--- Job ---
Working from the entries below, count every line that includes the word "points". Return the figure alone.

Records from a data source
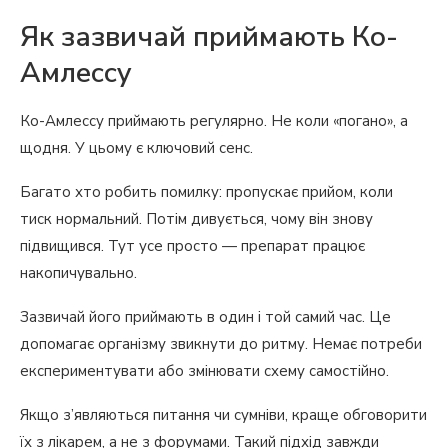
Як зазвичай приймають Ко-
Амлессу
Ко-Амлессу приймають регулярно. Не коли «погано», а
щодня. У цьому є ключовий сенс.
Багато хто робить помилку: пропускає прийом, коли
тиск нормальний. Потім дивується, чому він знову
підвищився. Тут усе просто — препарат працює
накопичувально.
Зазвичай його приймають в один і той самий час. Це
допомагає організму звикнути до ритму. Немає потреби
експериментувати або змінювати схему самостійно.
Якщо з’являються питання чи сумніви, краще обговорити
їх з лікарем, а не з форумами. Такий підхід завжди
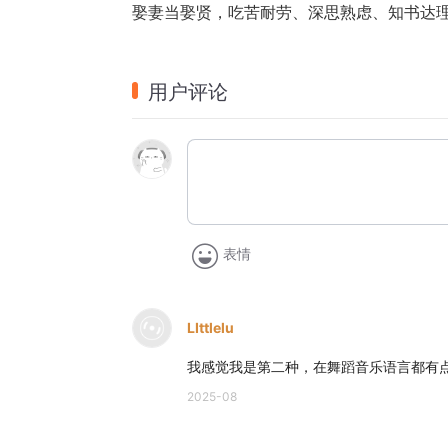
娶妻当娶贤，吃苦耐劳、深思熟虑、知书达
用户评论
表情
LIttlelu
我感觉我是第二种，在舞蹈音乐语言都有
2025-08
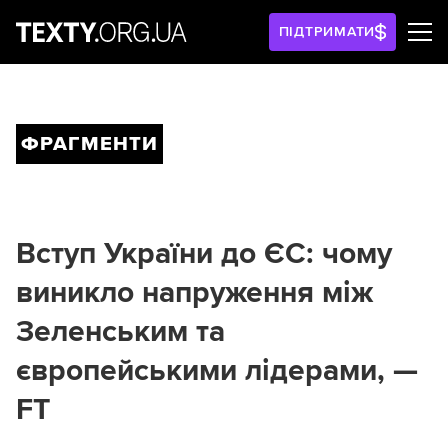
ПІДТРИМАТИ
ФРАГМЕНТИ
Вступ України до ЄС: чому
виникло напруження між
Зеленським та
європейськими лідерами, —
FT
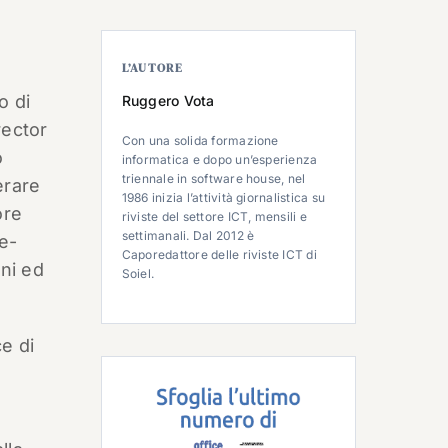
L’AUTORE
o di
Ruggero Vota
rector
Con una solida formazione
o
informatica e dopo un’esperienza
triennale in software house, nel
erare
1986 inizia l’attività giornalistica su
ore
riviste del settore ICT, mensili e
settimanali. Dal 2012 è
re-
Caporedattore delle riviste ICT di
rni ed
Soiel.
e di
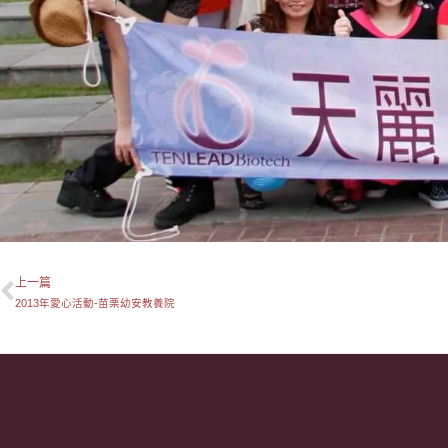
上一篇
上一頁
2013年愛心活動-苗栗幼安教養院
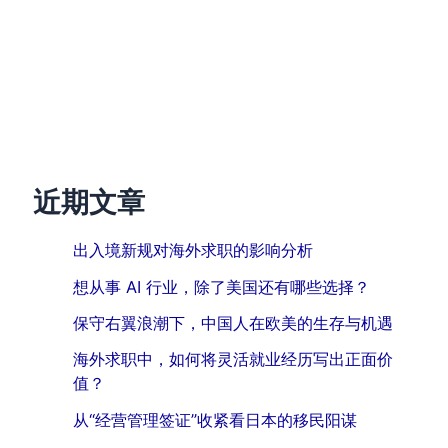
近期文章
出入境新规对海外求职的影响分析
想从事 AI 行业，除了美国还有哪些选择？
保守右翼浪潮下，中国人在欧美的生存与机遇
海外求职中，如何将灵活就业经历写出正面价
值？
从“经营管理签证”收紧看日本的移民阳谋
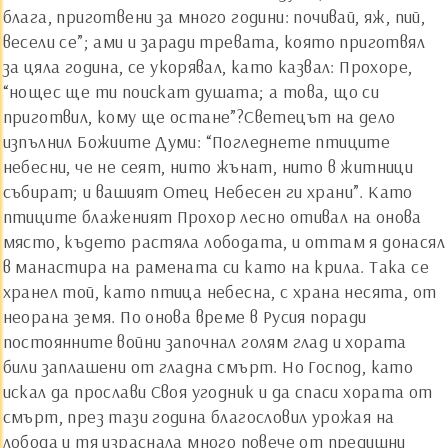
блага, приготвени за много години: почивай, яж, пий,
весели се”; ами и заради тревата, която приготвял
за цяла година, се укорявал, като казвал: Прохоре,
“нощес ще ти поискат душата; а това, що си
приготвил, кому ще остане”?Светецът на дело
изпълнил Божиите Думи: “Погледнете птиците
небесни, че не сеят, нито жънат, нито в житници
събират; и вашият Отец Небесен ги храни”. Като
птиците блаженият Прохор лесно отивал на онова
място, където растяла лободата, и оттам я донасял
в манастира на рамената си като на крила. Така се
хранел той, като птица небесна, с храна несята, от
неорана земя. По онова време в Русия поради
постоянните войни започнал голям глад и хората
били заплашени от гладна смърт. Но Господ, като
искал да прослави Своя угодник и да спаси хората от
смърт, през тази година благословил урожая на
лобода и тя израснала много повече от предишни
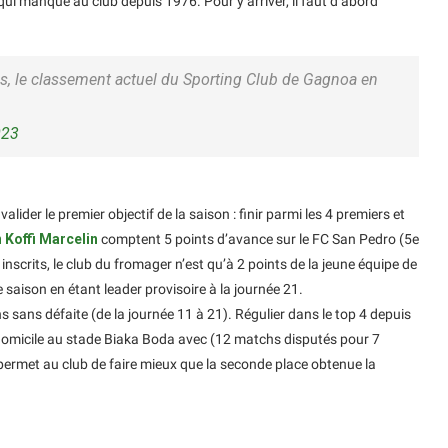
qui manque au club depuis 1976. Pour y arriver, il faut d’abord
s, le classement actuel du Sporting Club de Gagnoa en
023
valider le premier objectif de la saison : finir parmi les 4 premiers et
 Koffi Marcelin
comptent 5 points d’avance sur le FC San Pedro (5e
nscrits, le club du fromager n’est qu’à 2 points de la jeune équipe de
 saison en étant leader provisoire à la journée 21.
sans défaite (de la journée 11 à 21). Régulier dans le top 4 depuis
à domicile au stade Biaka Boda avec (12 matchs disputés pour 7
ui permet au club de faire mieux que la seconde place obtenue la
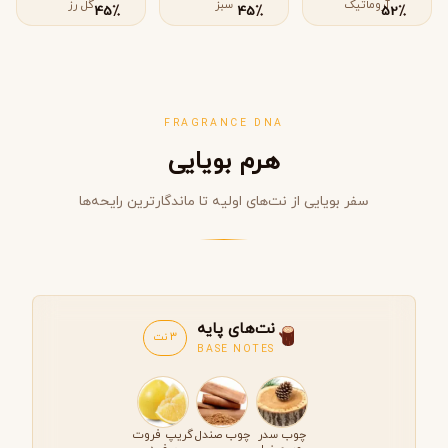
آروماتیک
سبز
گل رز
٪
٪
٪
45
45
52
FRAGRANCE DNA
هرم بویایی
سفر بویایی از نت‌های اولیه تا ماندگارترین رایحه‌ها
نت‌های پایه
3 نت
BASE NOTES
چوب سدر
چوب صندل
گریپ فروت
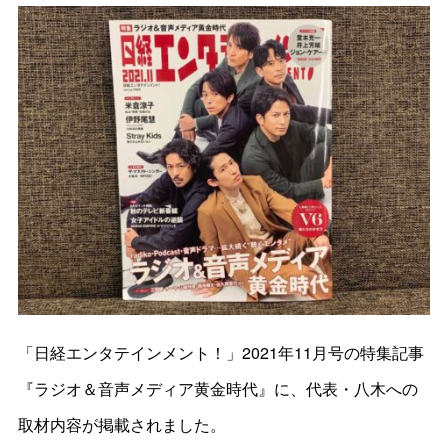
「日経エンタテインメント！」2021年11月号の特集記事
『ラジオ＆音声メディア黄金時代』に、代表・八木への
取材内容が掲載されました。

--- Exercise solution ---
2